Крушение на Грейт-Рассел-Стрит | страница 4



Гудок — и не первый. Мучительно дернувшись, он сообразил, что, услышав первый, пропустил его мимо ушей. Фургон нетерпеливо застыл на месте, из него высунулся мужчина.

— Проходите, что ли, папаша, не могу ж я торчать тут всю ночь!

Слабость и неуверенность охватили его, но:

— Благодарю вас, — сказал он с достоинством. — Благодарю вас — я как раз собирался.

Медленно перешел улицу; его пережидали шестеро водителей. Только очутился на другой стороне, как тут же вспомнил, что вовсе и не собирался переходить в этом месте. Собирался пройти дальше, до табачной лавки, и перейти под светофором. Ну, да, ладно, теперь уже слишком поздно. Он не может вернуться назад. Никогда не возвращайся назад. Эти слова — пронесенное через всю жизнь правило, — которые казались стертыми от самой своей привычности, сложились у него в голове и губы зашевелились. Никогда не возвращайся назад. Никогда не возвращался он на то адриатическое побережье, с его бесконечными скалами, безлюдными бухтами и магистралями, которые на самом деле были протоптанными мулами проселочными дорогами, сохранившимися еще со средних веков и ведущими из никуда в ниоткуда. Хотя как-нибудь он, пожалуй, мог бы туда поехать; говорят теперь там все изменилось: шоссе вдоль побережья, рыбачьи деревушки, отели, выросшие на голых скалах, а что до островов… Да, конечно.

Не из страха перед прошлым не вернулся он туда — он действительно ничего не боялся, никогда. Просто прошлое для него утрачивало всякий смысл. Больше того, он никогда не мог по-настоящему поверить в него. Вот на той неделе (это было три месяца назад) он видел по телевизору кучу лент кинохроники 14–18 года, которые с чего-то вздумалось смотреть Шерли — у нее нездоровая склонность наслаждаться страданиями других, решил он, несомненный результат несложившейся жизни. Так или иначе весь этот архивный хлам вызвал у него необычайно острое чувство недоверия — невозможно поверить, что он вообще мог жить в такую до странности далекую эпоху.

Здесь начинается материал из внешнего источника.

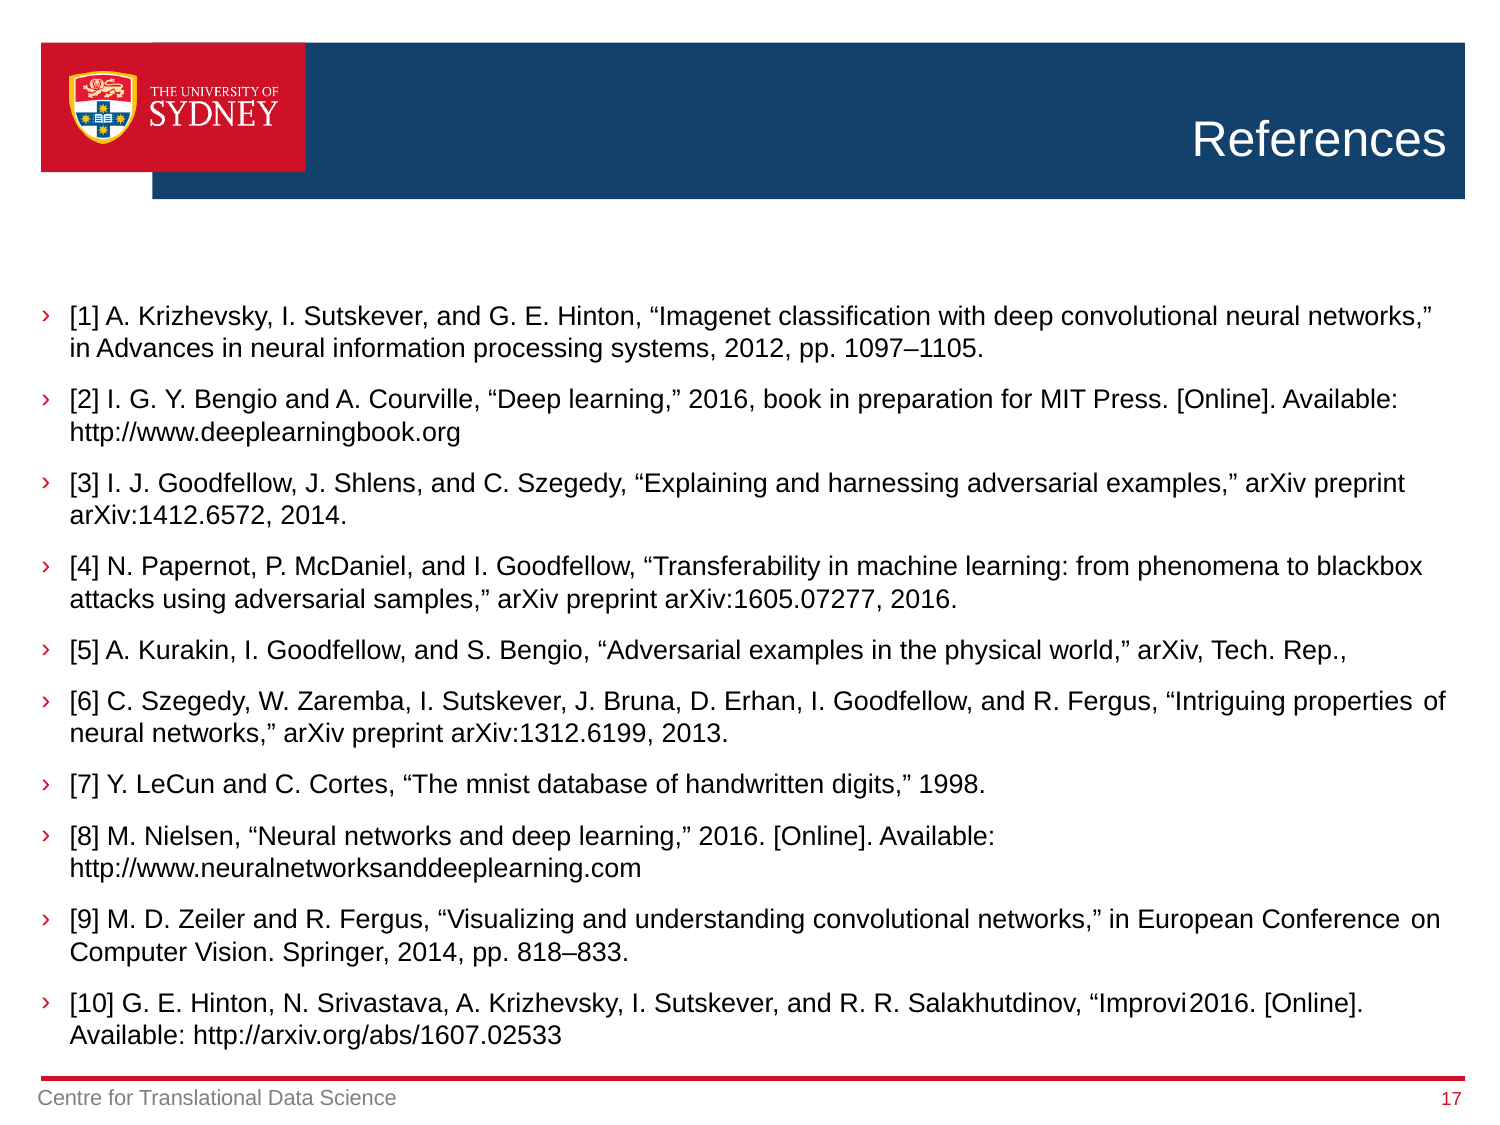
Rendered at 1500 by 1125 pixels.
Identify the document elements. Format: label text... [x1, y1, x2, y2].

title References [304, 70, 1463, 175]
picture [69, 71, 278, 144]
slide_number 17 [1421, 1080, 1463, 1116]
list [1] A. Krizhevsky, I. Sutskever, and G. E. Hinton, “Imagenet classification with deep convolutional neural networks,” in Advances in neural information processing systems, 2012, pp. 1097–1105. [2] I. G. Y. Bengio and A. Courville, “Deep learning,” 2016, book in preparation for MIT Press. [Online]. Available: http://www.deeplearningbook.org [3] I. J. Goodfellow, J. Shlens, and C. Szegedy, “Explaining and harnessing adversarial examples,” arXiv preprint arXiv:1412.6572, 2014. [4] N. Papernot, P. McDaniel, and I. Goodfellow, “Transferability in machine learning: from phenomena to blackbox attacks using adversarial samples,” arXiv preprint arXiv:1605.07277, 2016. [5] A. Kurakin, I. Goodfellow, and S. Bengio, “Adversarial examples in the physical world,” arXiv, Tech. Rep., [6] C. Szegedy, W. Zaremba, I. Sutskever, J. Bruna, D. Erhan, I. Goodfellow, and R. Fergus, “Intriguing properties of neural networks,” arXiv preprint arXiv:1312.6199, 2013. [7] Y. LeCun and C. Cortes, “The mnist database of handwritten digits,” 1998. [8] M. Nielsen, “Neural networks and deep learning,” 2016. [Online]. Available: http://www.neuralnetworksanddeeplearning.com [9] M. D. Zeiler and R. Fergus, “Visualizing and understanding convolutional networks,” in European Conference on Computer Vision. Springer, 2014, pp. 818–833. [10] G. E. Hinton, N. Srivastava, A. Krizhevsky, I. Sutskever, and R. R. Salakhutdinov, “Improvi2016. [Online]. Available: http://arxiv.org/abs/1607.02533 [41, 290, 1463, 1059]
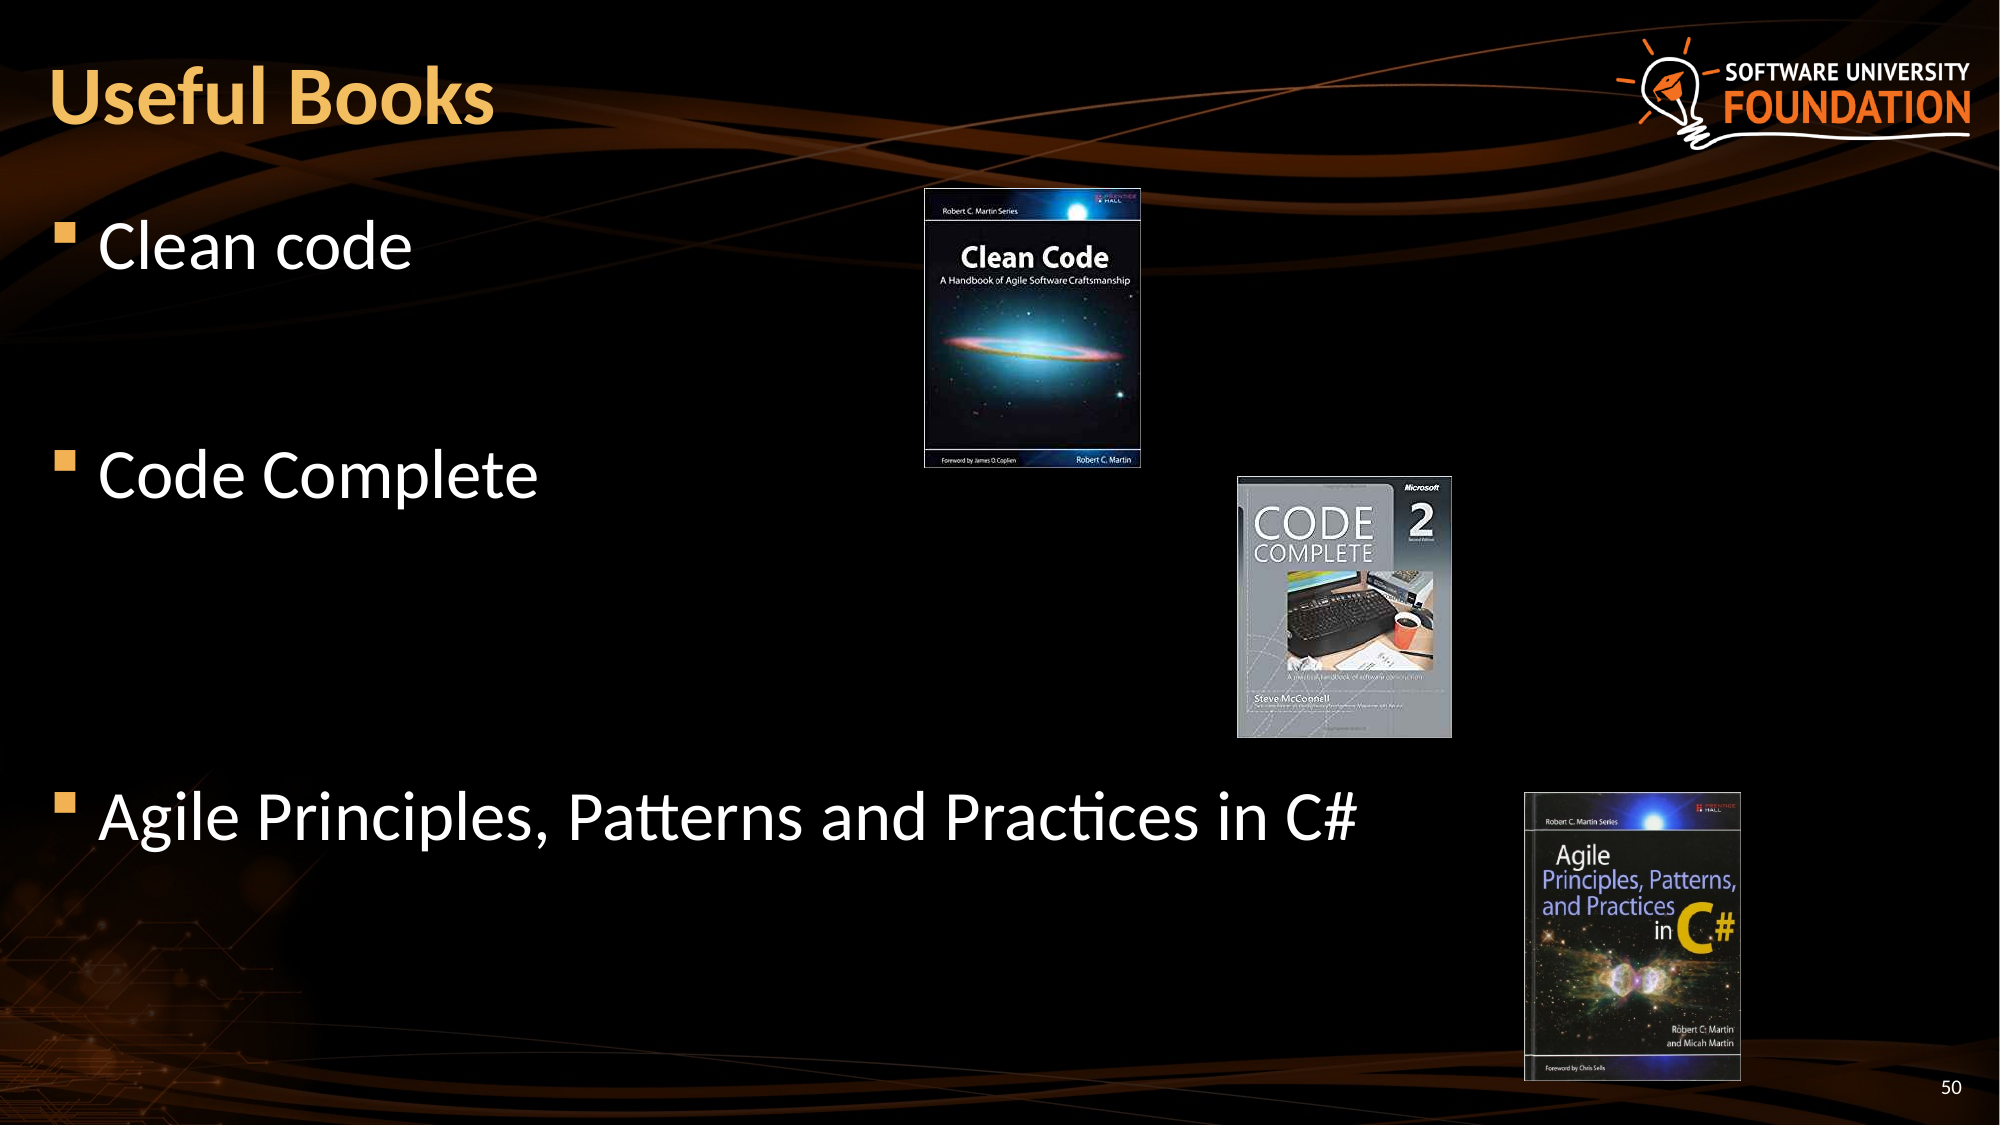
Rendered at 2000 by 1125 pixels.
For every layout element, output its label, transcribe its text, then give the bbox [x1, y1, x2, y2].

Неужели ему в самом деле был знаком Лондон с улицами, запруженными цокающими лошадьми, отправляющими свою нужду, и людьми в шляпах? И — что еще невероятнее — неужели и сам он действительно, как в чем-то само собой разумеющемся, расхаживал по улицам в шляпе? То же и со второй мировой войной — все эти снимки из иллюстрированных журналов, мужчины в узорных свитерах и мешковатых брюках, с набриолиненными волосами, женщины в съезжающих с плеч платьях из набивных тканей, их губы похожи на утыканную зубами кровавую рану: казалось невероятным, чтобы сам он тогда действительно находился в расцвете лет, принимая за реальность причудливую шараду, в которую играло общество, со всем ее наивным жаргоном, батюшки-светы, и даже счел привлекательной одну из раскрашенных гурий, настолько привлекательной, чтобы жениться и произвести на свет Меррилл, когда у него уже были взрослые дети. Умом он понимал, что Ирэн, которую он в последний раз видел в пятьдесят четвертом, была красива по канонам сорокового года и что теперь уже не те каноны, но в тех редких случаях, когда он теперь думал о ней, она представлялась ему в облике современной девушки, в которую она словно бы искусно перерядилась: одной из этих невозмутимых длинноногих цыганок с всклокоченными волосами и ненакрашенными лицами, у которых такой вид, будто они только что вскочили с постели — этого впечатления они, несомненно, и добивались… По правде говоря, он находил их довольно привлекательными, хотя и чуточку излишне самоочевидными. Слава богу, что касается вкуса, ты не застрял на одной точке, как большинство твоих приятелей, все еще, точно старая граммофонная пластинка, толкующих о киноактрисах сороковых годов, тем временем, как волны переменчивого желания, покатились дальше без них. Старые грибы.